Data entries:

# # # # # # #

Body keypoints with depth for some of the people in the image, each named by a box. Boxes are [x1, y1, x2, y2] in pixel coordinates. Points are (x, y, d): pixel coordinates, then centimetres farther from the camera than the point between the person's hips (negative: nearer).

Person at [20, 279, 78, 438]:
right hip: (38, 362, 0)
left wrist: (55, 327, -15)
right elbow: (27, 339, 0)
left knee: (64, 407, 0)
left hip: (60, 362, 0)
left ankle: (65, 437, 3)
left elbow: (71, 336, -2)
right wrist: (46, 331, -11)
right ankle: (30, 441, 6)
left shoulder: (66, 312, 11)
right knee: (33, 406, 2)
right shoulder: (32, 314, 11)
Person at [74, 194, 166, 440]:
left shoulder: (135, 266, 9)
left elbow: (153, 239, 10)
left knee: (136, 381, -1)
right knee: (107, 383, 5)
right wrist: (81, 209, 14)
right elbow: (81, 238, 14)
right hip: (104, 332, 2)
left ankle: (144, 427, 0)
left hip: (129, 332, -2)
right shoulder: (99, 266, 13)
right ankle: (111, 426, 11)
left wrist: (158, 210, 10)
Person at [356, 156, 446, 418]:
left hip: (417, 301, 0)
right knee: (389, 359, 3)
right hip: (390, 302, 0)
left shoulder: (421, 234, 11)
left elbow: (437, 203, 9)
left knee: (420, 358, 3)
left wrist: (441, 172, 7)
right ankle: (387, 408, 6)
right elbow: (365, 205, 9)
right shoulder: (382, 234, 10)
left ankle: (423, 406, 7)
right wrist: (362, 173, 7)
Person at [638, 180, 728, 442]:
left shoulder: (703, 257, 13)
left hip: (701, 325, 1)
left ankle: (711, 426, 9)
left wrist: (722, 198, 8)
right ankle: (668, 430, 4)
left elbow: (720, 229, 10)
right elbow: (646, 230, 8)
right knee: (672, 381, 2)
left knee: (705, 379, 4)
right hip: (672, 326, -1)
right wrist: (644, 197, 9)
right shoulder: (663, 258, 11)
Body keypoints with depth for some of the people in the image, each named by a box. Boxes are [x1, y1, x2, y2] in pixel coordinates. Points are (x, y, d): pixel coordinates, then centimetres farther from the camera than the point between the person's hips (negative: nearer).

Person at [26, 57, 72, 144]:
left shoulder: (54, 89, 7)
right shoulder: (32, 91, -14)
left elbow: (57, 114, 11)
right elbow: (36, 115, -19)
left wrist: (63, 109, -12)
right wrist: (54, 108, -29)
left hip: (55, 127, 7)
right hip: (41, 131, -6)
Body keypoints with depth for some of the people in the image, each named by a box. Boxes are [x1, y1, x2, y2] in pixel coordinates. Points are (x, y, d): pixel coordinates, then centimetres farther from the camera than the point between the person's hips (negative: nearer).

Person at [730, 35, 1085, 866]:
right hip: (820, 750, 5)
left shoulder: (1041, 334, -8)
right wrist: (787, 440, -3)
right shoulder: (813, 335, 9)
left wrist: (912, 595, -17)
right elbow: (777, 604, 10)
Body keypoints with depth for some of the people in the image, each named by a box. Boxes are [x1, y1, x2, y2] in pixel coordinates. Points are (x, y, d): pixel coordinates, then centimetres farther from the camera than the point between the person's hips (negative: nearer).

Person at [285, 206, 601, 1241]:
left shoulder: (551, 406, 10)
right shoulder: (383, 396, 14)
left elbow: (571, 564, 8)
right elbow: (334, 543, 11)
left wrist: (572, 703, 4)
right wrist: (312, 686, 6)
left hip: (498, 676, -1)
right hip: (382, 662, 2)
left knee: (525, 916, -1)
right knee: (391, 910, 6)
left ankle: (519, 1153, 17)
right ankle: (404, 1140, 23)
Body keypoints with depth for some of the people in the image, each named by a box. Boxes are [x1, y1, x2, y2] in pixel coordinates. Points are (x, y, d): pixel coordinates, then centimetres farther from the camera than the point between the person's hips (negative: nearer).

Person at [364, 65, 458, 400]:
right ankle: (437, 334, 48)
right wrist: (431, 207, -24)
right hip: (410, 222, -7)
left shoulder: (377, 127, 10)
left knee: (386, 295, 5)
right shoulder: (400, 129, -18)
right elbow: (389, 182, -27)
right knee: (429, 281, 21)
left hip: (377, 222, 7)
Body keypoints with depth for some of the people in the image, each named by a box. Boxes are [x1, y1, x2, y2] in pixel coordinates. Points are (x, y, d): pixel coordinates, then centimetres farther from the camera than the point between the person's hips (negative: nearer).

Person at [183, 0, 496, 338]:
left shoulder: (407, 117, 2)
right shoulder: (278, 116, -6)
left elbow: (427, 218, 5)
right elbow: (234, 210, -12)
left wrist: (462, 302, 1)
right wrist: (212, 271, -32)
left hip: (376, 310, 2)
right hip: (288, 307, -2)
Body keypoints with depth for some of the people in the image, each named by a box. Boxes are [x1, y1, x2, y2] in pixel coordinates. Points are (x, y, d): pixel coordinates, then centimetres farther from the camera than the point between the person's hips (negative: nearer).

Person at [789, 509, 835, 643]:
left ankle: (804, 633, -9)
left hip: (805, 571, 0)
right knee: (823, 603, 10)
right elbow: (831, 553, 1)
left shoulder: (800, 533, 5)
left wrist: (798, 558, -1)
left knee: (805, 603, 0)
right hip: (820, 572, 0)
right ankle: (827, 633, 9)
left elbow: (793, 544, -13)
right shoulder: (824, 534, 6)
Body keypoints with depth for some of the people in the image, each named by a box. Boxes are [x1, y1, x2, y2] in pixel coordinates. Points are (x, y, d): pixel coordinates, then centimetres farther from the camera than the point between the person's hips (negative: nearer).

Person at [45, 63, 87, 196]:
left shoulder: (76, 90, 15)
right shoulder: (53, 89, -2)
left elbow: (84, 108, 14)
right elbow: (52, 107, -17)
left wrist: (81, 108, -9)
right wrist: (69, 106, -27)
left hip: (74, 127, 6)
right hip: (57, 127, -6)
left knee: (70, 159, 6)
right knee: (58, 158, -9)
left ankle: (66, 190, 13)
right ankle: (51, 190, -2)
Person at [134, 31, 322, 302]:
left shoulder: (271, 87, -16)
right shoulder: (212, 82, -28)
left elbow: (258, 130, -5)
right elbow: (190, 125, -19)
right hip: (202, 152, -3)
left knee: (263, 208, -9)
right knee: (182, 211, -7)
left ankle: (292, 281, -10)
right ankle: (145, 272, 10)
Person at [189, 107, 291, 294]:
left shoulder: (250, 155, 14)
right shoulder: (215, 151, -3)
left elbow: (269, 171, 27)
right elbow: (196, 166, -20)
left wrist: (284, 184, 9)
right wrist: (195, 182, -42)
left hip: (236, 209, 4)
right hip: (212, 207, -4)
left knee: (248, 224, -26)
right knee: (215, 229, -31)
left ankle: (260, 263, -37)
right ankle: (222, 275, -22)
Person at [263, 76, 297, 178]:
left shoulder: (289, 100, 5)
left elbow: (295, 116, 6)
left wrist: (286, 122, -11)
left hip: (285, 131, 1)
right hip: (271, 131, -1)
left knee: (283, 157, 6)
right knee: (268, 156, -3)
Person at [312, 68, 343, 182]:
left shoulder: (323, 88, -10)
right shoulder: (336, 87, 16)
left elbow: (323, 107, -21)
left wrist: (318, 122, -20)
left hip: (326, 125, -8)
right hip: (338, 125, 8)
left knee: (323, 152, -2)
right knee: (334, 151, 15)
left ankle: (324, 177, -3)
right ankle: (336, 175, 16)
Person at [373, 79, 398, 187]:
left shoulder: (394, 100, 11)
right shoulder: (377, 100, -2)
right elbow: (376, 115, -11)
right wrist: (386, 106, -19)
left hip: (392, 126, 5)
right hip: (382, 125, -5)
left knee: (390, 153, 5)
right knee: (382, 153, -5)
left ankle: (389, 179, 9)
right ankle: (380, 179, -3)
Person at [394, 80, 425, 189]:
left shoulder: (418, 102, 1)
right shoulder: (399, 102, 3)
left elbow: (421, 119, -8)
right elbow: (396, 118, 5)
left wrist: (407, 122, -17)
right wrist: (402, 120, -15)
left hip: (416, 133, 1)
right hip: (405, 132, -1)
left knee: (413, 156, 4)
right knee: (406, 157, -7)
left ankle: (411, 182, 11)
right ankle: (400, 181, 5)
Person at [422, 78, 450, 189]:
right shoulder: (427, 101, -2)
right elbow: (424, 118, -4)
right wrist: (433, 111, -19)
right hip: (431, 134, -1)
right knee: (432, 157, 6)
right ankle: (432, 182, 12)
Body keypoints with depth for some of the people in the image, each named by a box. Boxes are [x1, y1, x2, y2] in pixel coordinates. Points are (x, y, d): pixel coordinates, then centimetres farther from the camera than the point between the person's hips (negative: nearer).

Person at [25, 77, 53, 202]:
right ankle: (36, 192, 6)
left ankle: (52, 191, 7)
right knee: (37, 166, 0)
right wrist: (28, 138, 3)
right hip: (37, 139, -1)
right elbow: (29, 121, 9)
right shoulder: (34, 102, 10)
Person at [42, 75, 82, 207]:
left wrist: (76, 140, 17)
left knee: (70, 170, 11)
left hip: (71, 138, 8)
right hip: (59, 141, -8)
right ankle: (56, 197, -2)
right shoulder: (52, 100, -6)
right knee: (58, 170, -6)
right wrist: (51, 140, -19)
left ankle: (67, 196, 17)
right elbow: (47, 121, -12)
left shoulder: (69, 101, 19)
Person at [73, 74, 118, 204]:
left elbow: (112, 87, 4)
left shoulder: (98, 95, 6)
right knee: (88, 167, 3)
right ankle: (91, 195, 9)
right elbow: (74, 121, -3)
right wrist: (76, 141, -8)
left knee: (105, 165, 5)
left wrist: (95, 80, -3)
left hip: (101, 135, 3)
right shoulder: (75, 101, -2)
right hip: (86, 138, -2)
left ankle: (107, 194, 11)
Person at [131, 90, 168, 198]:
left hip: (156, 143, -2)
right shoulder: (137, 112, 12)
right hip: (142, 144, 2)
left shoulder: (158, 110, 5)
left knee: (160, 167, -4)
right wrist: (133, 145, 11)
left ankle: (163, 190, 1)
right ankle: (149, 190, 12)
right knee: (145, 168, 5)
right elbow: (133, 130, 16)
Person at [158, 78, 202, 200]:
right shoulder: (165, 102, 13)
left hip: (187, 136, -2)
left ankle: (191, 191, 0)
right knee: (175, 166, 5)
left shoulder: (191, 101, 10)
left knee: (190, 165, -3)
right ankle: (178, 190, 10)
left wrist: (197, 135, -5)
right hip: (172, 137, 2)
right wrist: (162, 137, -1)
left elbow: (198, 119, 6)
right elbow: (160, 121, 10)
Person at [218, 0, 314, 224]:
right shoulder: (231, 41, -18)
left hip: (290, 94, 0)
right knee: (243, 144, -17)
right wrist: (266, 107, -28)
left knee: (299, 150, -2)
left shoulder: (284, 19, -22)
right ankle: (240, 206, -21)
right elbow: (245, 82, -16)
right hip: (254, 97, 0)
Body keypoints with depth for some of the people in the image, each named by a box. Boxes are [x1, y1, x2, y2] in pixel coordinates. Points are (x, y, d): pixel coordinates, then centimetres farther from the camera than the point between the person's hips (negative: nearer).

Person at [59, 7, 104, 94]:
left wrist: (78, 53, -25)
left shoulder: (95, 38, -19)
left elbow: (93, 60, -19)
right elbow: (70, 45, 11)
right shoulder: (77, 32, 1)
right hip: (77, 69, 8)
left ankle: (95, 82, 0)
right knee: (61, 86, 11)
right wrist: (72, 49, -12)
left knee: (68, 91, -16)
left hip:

# # # # # # #

WHAT THE TASK ASKS: Render the lines from the one containing "left hip: (101, 135, 3)" through the one containing "right elbow: (245, 82, -16)", both included, as a numbered list, leaving out any blank lines.

ANSWER BELOW:
1. left hip: (101, 135, 3)
2. right shoulder: (75, 101, -2)
3. right hip: (86, 138, -2)
4. left ankle: (107, 194, 11)
5. Person at [131, 90, 168, 198]:
6. left hip: (156, 143, -2)
7. right shoulder: (137, 112, 12)
8. right hip: (142, 144, 2)
9. left shoulder: (158, 110, 5)
10. left knee: (160, 167, -4)
11. right wrist: (133, 145, 11)
12. left ankle: (163, 190, 1)
13. right ankle: (149, 190, 12)
14. right knee: (145, 168, 5)
15. right elbow: (133, 130, 16)
16. Person at [158, 78, 202, 200]:
17. right shoulder: (165, 102, 13)
18. left hip: (187, 136, -2)
19. left ankle: (191, 191, 0)
20. right knee: (175, 166, 5)
21. left shoulder: (191, 101, 10)
22. left knee: (190, 165, -3)
23. right ankle: (178, 190, 10)
24. left wrist: (197, 135, -5)
25. right hip: (172, 137, 2)
26. right wrist: (162, 137, -1)
27. left elbow: (198, 119, 6)
28. right elbow: (160, 121, 10)
29. Person at [218, 0, 314, 224]:
30. right shoulder: (231, 41, -18)
31. left hip: (290, 94, 0)
32. right knee: (243, 144, -17)
33. right wrist: (266, 107, -28)
34. left knee: (299, 150, -2)
35. left shoulder: (284, 19, -22)
36. right ankle: (240, 206, -21)
37. right elbow: (245, 82, -16)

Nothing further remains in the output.